Sexe, drogue et créatures de la nuit : « La descente, c’est le pire » de Mariana Enriquez

Le premier roman de Mariana Enriquez, intitulé La descente, c’est le pire, est désormais disponible en version française, trente ans après sa première publication en 1995. Ce récit explore les thèmes de la sexualité, de la toxicomanie et des hallucinations, à travers les yeux de Narval, un jeune homme qui devient obsédé par un être mystérieux. En proie à des visions cauchemardesques, Narval soupçonne même son ami Facundo d’être l’une des créatures qui hantent son esprit, tandis que Carolina, une adolescente issue d’un milieu aisé, complique la dynamique avec son propre parcours destructeur.

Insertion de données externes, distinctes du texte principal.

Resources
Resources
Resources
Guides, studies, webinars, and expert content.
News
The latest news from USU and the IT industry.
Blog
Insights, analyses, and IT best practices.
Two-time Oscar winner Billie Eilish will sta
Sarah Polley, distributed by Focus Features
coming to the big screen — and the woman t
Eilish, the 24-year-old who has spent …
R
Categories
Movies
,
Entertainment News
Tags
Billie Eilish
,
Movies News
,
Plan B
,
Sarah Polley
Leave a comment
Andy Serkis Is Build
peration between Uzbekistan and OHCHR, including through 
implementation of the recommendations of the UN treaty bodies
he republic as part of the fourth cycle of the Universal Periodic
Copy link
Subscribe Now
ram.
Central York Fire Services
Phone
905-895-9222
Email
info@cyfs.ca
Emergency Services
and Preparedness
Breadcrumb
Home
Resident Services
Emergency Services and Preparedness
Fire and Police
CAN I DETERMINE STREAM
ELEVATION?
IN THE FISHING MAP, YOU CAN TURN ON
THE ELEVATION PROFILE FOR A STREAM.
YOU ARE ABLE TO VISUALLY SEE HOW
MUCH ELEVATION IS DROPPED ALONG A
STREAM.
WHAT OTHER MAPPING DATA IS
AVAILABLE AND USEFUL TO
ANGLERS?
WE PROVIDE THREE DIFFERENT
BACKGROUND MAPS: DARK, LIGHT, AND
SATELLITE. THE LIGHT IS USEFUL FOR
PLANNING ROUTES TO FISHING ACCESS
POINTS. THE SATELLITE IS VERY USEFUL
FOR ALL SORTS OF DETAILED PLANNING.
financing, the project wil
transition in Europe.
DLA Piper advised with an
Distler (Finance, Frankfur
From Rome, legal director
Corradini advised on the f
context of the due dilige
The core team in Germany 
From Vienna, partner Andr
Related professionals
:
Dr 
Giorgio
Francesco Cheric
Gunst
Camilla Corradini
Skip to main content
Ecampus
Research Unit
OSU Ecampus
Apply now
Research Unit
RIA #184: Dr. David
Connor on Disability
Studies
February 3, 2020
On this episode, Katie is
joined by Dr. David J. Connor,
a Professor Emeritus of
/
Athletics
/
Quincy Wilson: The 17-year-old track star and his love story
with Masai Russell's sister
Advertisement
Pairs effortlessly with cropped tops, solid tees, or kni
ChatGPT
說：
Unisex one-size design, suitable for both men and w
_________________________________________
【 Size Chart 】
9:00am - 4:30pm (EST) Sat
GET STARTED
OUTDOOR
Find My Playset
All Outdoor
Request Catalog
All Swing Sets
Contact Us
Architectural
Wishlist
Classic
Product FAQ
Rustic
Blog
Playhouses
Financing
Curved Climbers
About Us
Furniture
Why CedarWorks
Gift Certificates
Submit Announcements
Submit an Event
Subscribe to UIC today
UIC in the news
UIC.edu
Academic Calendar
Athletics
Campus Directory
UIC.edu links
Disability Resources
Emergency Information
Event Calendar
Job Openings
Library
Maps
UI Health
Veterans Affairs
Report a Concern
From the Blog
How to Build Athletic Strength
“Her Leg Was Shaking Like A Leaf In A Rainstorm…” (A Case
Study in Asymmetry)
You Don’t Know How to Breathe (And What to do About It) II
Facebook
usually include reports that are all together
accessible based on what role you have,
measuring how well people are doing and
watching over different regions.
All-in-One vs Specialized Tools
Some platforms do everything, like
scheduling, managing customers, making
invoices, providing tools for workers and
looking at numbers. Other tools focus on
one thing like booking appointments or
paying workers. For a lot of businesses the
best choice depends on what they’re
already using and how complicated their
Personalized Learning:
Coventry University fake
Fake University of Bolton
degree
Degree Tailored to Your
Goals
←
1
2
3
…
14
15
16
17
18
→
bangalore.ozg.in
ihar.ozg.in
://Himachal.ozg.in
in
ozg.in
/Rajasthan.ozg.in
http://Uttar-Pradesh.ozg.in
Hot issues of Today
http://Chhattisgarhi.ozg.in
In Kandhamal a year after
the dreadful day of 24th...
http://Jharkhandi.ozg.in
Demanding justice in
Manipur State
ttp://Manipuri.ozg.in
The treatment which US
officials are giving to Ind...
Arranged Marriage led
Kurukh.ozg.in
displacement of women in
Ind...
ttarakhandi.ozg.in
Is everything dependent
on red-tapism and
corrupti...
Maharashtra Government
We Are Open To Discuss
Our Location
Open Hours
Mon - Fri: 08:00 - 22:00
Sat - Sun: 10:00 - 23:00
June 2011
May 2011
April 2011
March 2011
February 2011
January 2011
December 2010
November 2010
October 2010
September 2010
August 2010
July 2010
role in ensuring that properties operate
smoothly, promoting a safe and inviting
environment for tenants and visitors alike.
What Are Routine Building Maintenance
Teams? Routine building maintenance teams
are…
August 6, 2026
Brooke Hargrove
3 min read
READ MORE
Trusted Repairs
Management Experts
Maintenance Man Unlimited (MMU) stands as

Écrit alors qu’Enriquez n’avait pas encore 20 ans, ce roman a acquis un statut culte en Argentine, en partie en raison de sa rareté jusqu’à sa récente réédition en Espagne, après le succès international de Notre part de nuit. Ce dernier ouvrage a plongé les lecteurs dans un récit sombre sur les forces occultes sous la dictature militaire argentine.

Bien que La descente ne présente pas encore la force narrative des œuvres ultérieures d’Enriquez, il révèle déjà son esthétique unique, mêlant horreur et beauté. Le fantastique s’immisce dans le quotidien, illustrant l’idée que, comme l’a dit Paul Éluard, « Il y a un autre monde, mais il est dans celui-ci. »

Le style d’Enriquez, caractérisé par des ambiances gothico-urbaines, peint des tableaux évocateurs de la ville, accompagnés d’une bande-son rock et punk. Les descriptions de la ville, telles que « le gris bleuté de la ville avec son fleuve croupi », ajoutent une dimension sensorielle au récit.

Bien qu’il y ait des maladresses et des moments de flottement dans l’intrigue, le roman se distingue par son romantisme baudelairien et dresse un portrait poignant d’une jeunesse argentine en proie au désespoir.

La descente, c’est le pire est traduit de l’espagnol par Anne Plantagenet et publié aux Éditions du sous-sol, comptant 320 pages au prix de 23 €.